**TASK**:
Transcribe the items from the very beginning and stop after the line that contains "NEUER VERSUS-MODUS FÜR BIS ZU 4 SPIELER!", including that line.

**PROVIDED ENTRIES**:
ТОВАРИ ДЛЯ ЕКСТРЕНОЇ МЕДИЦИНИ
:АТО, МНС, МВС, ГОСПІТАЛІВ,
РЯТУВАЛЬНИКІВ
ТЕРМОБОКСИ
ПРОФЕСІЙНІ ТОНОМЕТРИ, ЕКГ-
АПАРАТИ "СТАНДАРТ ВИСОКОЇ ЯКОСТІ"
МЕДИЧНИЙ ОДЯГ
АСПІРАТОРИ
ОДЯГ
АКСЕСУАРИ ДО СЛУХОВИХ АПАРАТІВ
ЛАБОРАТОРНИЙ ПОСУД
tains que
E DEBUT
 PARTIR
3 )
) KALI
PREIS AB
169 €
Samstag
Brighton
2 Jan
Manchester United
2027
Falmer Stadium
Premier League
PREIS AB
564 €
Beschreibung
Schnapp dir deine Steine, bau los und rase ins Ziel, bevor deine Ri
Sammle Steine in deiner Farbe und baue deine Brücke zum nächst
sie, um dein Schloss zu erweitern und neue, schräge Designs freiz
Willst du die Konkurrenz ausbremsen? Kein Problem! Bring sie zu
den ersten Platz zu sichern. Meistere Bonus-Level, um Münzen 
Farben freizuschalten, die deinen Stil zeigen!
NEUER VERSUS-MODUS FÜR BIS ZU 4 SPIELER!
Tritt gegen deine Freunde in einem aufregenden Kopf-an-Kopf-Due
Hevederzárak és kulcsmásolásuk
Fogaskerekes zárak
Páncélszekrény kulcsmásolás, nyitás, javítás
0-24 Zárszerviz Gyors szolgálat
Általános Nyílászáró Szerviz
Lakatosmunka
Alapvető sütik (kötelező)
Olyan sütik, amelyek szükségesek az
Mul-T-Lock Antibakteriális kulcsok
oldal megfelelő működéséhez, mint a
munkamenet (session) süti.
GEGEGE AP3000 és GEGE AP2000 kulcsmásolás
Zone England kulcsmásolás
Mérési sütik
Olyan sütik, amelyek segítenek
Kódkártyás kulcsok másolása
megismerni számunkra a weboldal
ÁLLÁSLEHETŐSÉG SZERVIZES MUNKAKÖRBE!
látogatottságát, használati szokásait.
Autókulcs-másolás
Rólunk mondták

**FINISHED TASK**:
ТОВАРИ ДЛЯ ЕКСТРЕНОЇ МЕДИЦИНИ
:АТО, МНС, МВС, ГОСПІТАЛІВ,
РЯТУВАЛЬНИКІВ
ТЕРМОБОКСИ
ПРОФЕСІЙНІ ТОНОМЕТРИ, ЕКГ-
АПАРАТИ "СТАНДАРТ ВИСОКОЇ ЯКОСТІ"
МЕДИЧНИЙ ОДЯГ
АСПІРАТОРИ
ОДЯГ
АКСЕСУАРИ ДО СЛУХОВИХ АПАРАТІВ
ЛАБОРАТОРНИЙ ПОСУД
tains que
E DEBUT
 PARTIR
3 )
) KALI
PREIS AB
169 €
Samstag
Brighton
2 Jan
Manchester United
2027
Falmer Stadium
Premier League
PREIS AB
564 €
Beschreibung
Schnapp dir deine Steine, bau los und rase ins Ziel, bevor deine Ri
Sammle Steine in deiner Farbe und baue deine Brücke zum nächst
sie, um dein Schloss zu erweitern und neue, schräge Designs freiz
Willst du die Konkurrenz ausbremsen? Kein Problem! Bring sie zu
den ersten Platz zu sichern. Meistere Bonus-Level, um Münzen 
Farben freizuschalten, die deinen Stil zeigen!
NEUER VERSUS-MODUS FÜR BIS ZU 4 SPIELER!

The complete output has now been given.